*DOCUMENT:*
HyperLogLog - Estimating data size using statistical and probabilistic principles

Introduction to the HyperLogLog Algorithm#

In big data processing, we often encounter the problem of counting the number of distinct elements. For example, we want to know how many unique users visit a large website every day. The simple method is to use a hash table to track each user. However, for a huge number of users, this method requires a large amount of memory. You need to reserve a position on the table for each user, so it is not suitable for big data scenarios. In addition, in most cases, we only need to know the approximate scale of the users, so the HyperLogLog algorithm is suitable for this situation as it provides high accuracy with extremely low memory usage.

1. What is HyperLogLog?#

HyperLogLog (HLL) is an algorithm proposed by Philippe Flajolet and others in 2007 to estimate the number of distinct elements in a large dataset. Compared to direct counting, the beauty of HLL is that it only requires a small fixed amount of memory (usually a few KB).

2. Principles of HyperLogLog#

The foundation of HLL is the observation of the characteristics of the hash values of random data. When we hash an element, a uniform hash function should give us a uniformly distributed result, which can be considered as random.

*MATERIAL PROVIDED:*
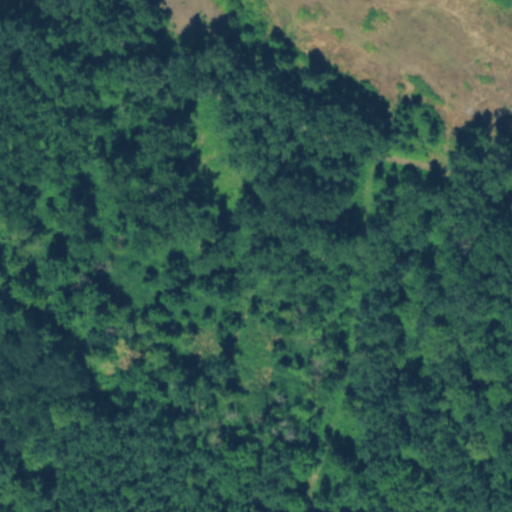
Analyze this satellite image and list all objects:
road: (264, 112)
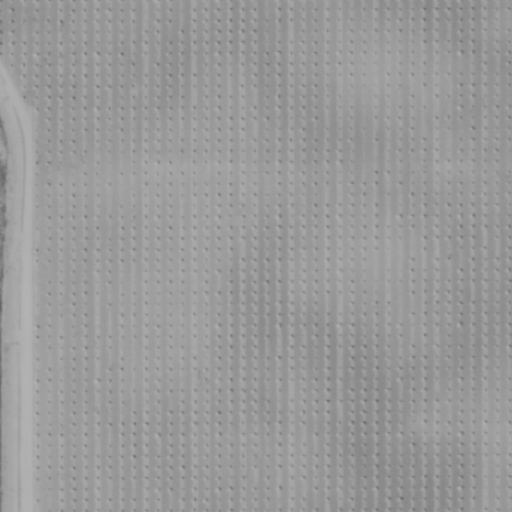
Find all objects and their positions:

*WHAT IS ASKED:*
a - Answer these questions from the HyperLogLog page:
(i) What does the simple method use to track each user?
(ii) Who proposed HyperLogLog, and in what year?
(iii) What kind of result should a uniform hash function give?
b - Retype the HyperLogLog page between "2. Principles of" and "considered as random.", inclusive.
c - Extend the HyperLogLog page, starting after its final sentence.
The material has no connection to the HyperLogLog page.

*SOLVED TASKS:*
a -
(i) A hash table.
(ii) Philippe Flajolet and others, in 2007.
(iii) A uniformly distributed result.

b -
2. Principles of HyperLogLog#

The foundation of HLL is the observation of the characteristics of the hash values of random data. When we hash an element, a uniform hash function should give us a uniformly distributed result, which can be considered as random.

c -
The core idea of HLL is to count the number of leading zeros in the binary hash value. For example, the hash value "001010..." has 2 leading zeros. Since the hash value is random, the average number of leading zeros can be used as an indicator of estimating the cardinality. In simple terms, it counts the number of leading zeros, and if this value is larger, it means that we need to "see" more different users in terms of probability.

For example, if we continuously flip a coin, compared to getting 5 consecutive heads, getting 10 consecutive heads is less probable. Generally speaking, getting 10 consecutive heads requires flipping the coin more times.

Since HLL is a probabilistic counting method, the following factors determine the estimation accuracy:

1. Uniform distribution of hash functions#

When hashing data using a uniform distribution hash function, the generated binary hash values can be considered as random numbers. The probability that a bit of the hash value is 0 or 1 is 50%.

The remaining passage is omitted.